Take the GR9 eastwards and walk about 500m. Look for a small couloir to the right, on the south side, offering the possibility of a descent. This section follows a barely visible, unmarked mini trail. Descend into the narrow gully, keeping to the left of a rocky ridge. It's steep and fairly unstable. Leave the breaches on your left and continue down close to the ridge, which ends in a slab. Reach the edge of the ridge and continue to descend as far as you can. At the southern end, there's a small lunula on the ground. This is the place to de-escalate on the east side in a ramp-like fissure with no real difficulty (III). A rope can be used to help.

Cross the slabs following the crack and reach a small pass behind a huge rocky tooth. Here, plunge eastwards into the shaded valley. A stony path leads to a long, winding descent into the valley. You can admire the magnificent, undulating walls. Before reaching the bottom of the valley, cross over to skirt the base of the large walls. Climb slightly to pass a pass. Follow to the base of the Garagaï des Raspinas, where you can see a large hole in the wall. At the end, there's a small inclined corridor in the rock, leading to a new scree slope, which you descend until you reach the Marbrière and the brown path.

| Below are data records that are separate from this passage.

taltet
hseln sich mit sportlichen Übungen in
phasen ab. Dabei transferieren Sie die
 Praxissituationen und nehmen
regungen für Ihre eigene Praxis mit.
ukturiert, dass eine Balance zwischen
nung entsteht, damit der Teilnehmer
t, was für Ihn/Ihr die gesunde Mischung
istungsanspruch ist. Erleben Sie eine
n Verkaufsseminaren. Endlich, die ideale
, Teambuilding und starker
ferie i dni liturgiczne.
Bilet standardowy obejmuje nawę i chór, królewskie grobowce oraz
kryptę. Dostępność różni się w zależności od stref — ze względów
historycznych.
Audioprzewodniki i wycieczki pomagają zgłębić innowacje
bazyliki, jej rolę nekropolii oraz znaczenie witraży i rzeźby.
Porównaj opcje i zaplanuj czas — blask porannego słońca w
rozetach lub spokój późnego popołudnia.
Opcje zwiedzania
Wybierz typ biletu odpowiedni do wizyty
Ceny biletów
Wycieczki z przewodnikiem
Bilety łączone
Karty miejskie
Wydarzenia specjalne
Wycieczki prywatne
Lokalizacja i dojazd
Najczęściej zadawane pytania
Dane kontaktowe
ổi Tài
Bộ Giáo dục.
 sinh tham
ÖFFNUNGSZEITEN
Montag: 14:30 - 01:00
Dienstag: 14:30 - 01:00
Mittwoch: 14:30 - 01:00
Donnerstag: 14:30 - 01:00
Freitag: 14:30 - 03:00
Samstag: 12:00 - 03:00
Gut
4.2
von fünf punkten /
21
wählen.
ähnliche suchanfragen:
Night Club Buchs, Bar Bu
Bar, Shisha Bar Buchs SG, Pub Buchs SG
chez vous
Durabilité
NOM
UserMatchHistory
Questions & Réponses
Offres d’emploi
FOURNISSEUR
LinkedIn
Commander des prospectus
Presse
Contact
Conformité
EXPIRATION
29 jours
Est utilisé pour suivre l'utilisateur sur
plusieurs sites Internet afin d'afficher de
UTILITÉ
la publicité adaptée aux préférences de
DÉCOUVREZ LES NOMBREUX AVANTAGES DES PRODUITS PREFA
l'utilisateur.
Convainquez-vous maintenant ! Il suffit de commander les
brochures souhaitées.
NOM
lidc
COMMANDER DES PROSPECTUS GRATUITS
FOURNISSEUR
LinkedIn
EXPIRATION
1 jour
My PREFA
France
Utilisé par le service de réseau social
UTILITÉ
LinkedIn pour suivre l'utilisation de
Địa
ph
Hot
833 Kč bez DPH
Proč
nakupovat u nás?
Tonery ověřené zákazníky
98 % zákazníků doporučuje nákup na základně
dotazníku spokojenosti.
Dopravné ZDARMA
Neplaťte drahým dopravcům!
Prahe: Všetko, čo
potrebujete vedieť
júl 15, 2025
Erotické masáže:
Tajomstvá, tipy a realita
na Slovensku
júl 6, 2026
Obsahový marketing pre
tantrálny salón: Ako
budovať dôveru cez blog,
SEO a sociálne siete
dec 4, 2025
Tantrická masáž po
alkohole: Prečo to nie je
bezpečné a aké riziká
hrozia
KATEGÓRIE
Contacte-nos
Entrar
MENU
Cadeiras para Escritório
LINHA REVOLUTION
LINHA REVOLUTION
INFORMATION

Take the brown path at the old marble quarry, heading west. Take 2 large switchbacks to avoid the first rocky bar, and the path returns to the Deux-Aiguilles parking lot in the undergrowth. From below, you can see the entire route from west to east.

Map & topo

Map routes, especially off-trail sections, are for guidance only. Routes on topos photos may contain errors due to the distance from the photo.